Whiskers. Spinach. Drip. Beyoncé. How easy do you think it is to draw those words? How about when you have to draw them on a 2-by-3-inch screen with just your fingertips?
Draw Something is the new hot app for iPhones and iPads–it's essentially a virtual version of Pictionary. You're given a choice of three words to draw, for either a friend or a stranger, and you earn from 1 to 3 "coins," dependent on difficulty; they guess (or pass) and then reciprocate.
At first I felt hampered by my tiny iPhone screen and the limited color palette you start with (black, red, blue, and yellow). I was worried my playing partner wouldn't be able to guess what I had drawn. (You see, you and your partner both get points for a correct answer, so you're trying to help them, not stump them.)
But after a few weeks, I realized that the game operates on the "filling in" principle of the brain. As the mind automatically fills in the gaps in a broken line to create a shape, so will it be able to fill in what's not in a drawing, as much as it sees what's already there. I started cropping my drawings to make them more immediately "readable": The Riddler is really all about the question mark on his green shirt, so cropping into the midriff makes the most sense. You come to use the space to your advantage and, like Tim Gunn always says, to make it work.
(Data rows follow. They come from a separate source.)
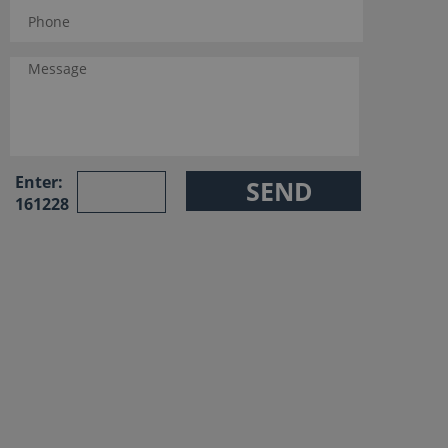
Enter:
161228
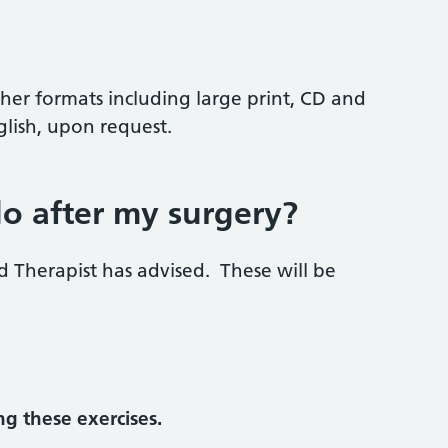
ther formats including large print, CD and
glish, upon request.
do after my surgery?
d Therapist has advised. These will be
g these exercises.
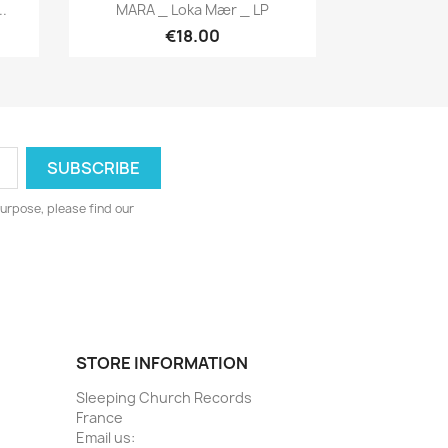
Quick view

.
MARA _ Loka Mær _ LP
€18.00
urpose, please find our
STORE INFORMATION
Sleeping Church Records
France
Email us:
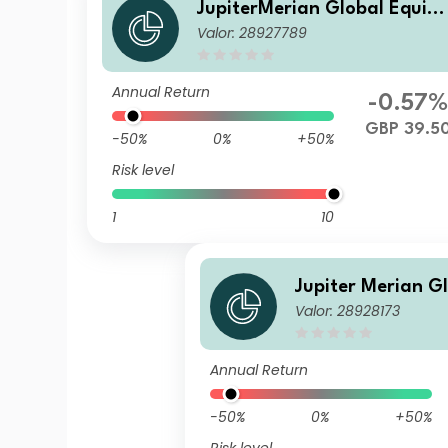
JupiterMerian Global Equity
Valor: 28927789
Income Fund (IRL)U1 (GBP) A
cc
Annual Return
-0.57
GBP 39.5
-50%
0%
+50%
Risk level
1
10
Jupiter Merian G
Valor: 28928173
Income Fund (IRL
Annual Return
-50%
0%
+50%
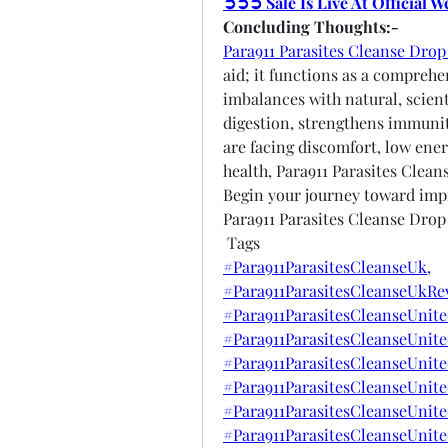
➲➲➲ Sale Is Live At Official 
Concluding Thoughts:-
Para911 Parasites Cleanse Dro
aid; it functions as a comprehe
imbalances with natural, scienti
digestion, strengthens immunit
are facing discomfort, low ener
health, Para911 Parasites Cleans
Begin your journey toward impr
Para911 Parasites Cleanse Drop
 Tags
#Para911ParasitesCleanseUk,
#Para911ParasitesCleanseUkRe
#Para911ParasitesCleanseUnit
#Para911ParasitesCleanseUnit
#Para911ParasitesCleanseUnit
#Para911ParasitesCleanseUnit
#Para911ParasitesCleanseUnit
#Para911ParasitesCleanseUnit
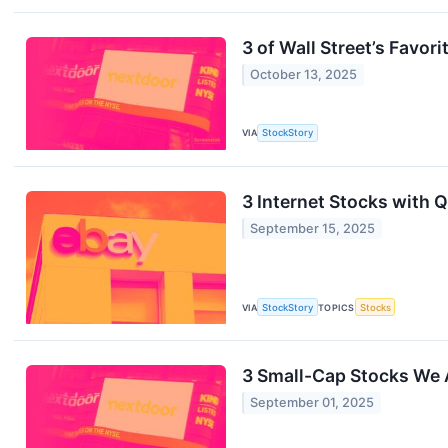
3 of Wall Street’s Favori
October 13, 2025
VIA
StockStory
3 Internet Stocks with
September 15, 2025
VIA
StockStory
TOPICS
Stocks
3 Small-Cap Stocks We 
September 01, 2025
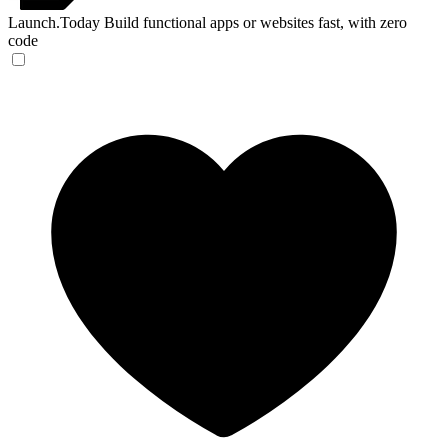
Launch.Today
Build functional apps or websites fast, with zero
code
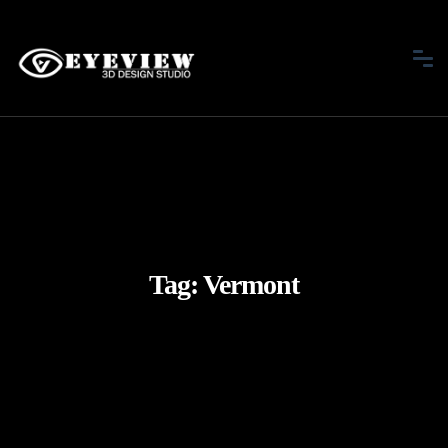
Tag:
Vermont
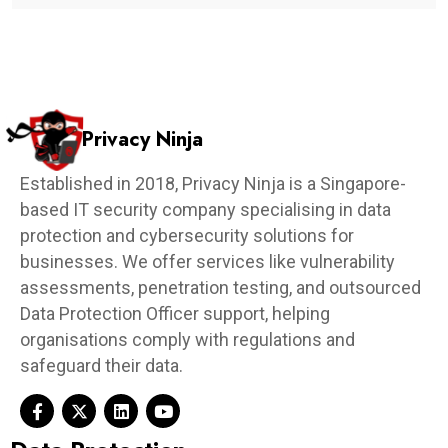
Privacy Ninja
Established in 2018, Privacy Ninja is a Singapore-
based IT security company specialising in data
protection and cybersecurity solutions for
businesses. We offer services like vulnerability
assessments, penetration testing, and outsourced
Data Protection Officer support, helping
organisations comply with regulations and
safeguard their data.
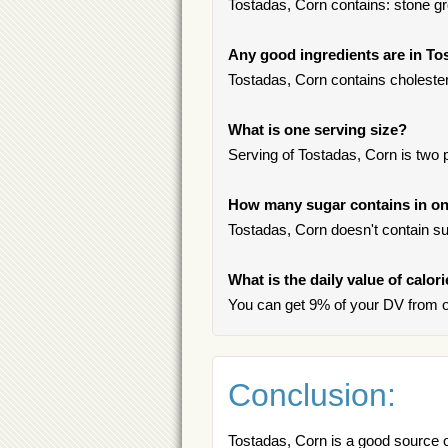
Tostadas, Corn contains: stone gro
Any good ingredients are in To
Tostadas, Corn contains choleste
What is one serving size?
Serving of Tostadas, Corn is two 
How many sugar contains in on
Tostadas, Corn doesn't contain su
What is the daily value of calor
You can get 9% of your DV from o
Conclusion:
Tostadas, Corn is a good source 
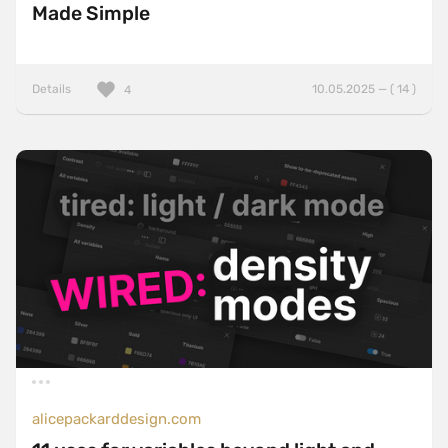
Made Simple
Details
10.05.2025 — ( 14 )
4
alicepackarddesign.com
I also learned to scale back and simplify. While there's no time limit for drawing or guessing, the game videotapes your whole drawing process, then plays it for your opponent. So you're not just seeing someone's finished product, but the whole messy process. That's enough impetus for me to quickly plan out what I'm going to do in my head, lay it in, and hope for the best (there is an eraser tool, however, just in case).
It's also helpful for the collaborative process. You get to watch a video of your partner guessing the word, so you learn where they started to "see" the answer. It's usually right after you nailed the most dominant element of a subject: color (green for spinach), form (a dustpan's shape, for example), or physical feature (Angelina's lips). All the superfluous detail you draw after that is for naught (I drew all of Angelina's six children).
Draw Something is a lesson in thinking about what visual information is vital for communication–just like graphic design, which is, after all, my profession. Every day I think about how best to tell a story visually within the space of a rectangular magazine page and guide our readers–not stump them. Draw Something has opened my mind to the possibilities of the space I'm working with, regardless of my canvas.
Plus, after I garnered enough coins, I "bought" more colors. A girl just cannot live on primary colors alone.
Amy Petriello is the art director of American Artist magazine.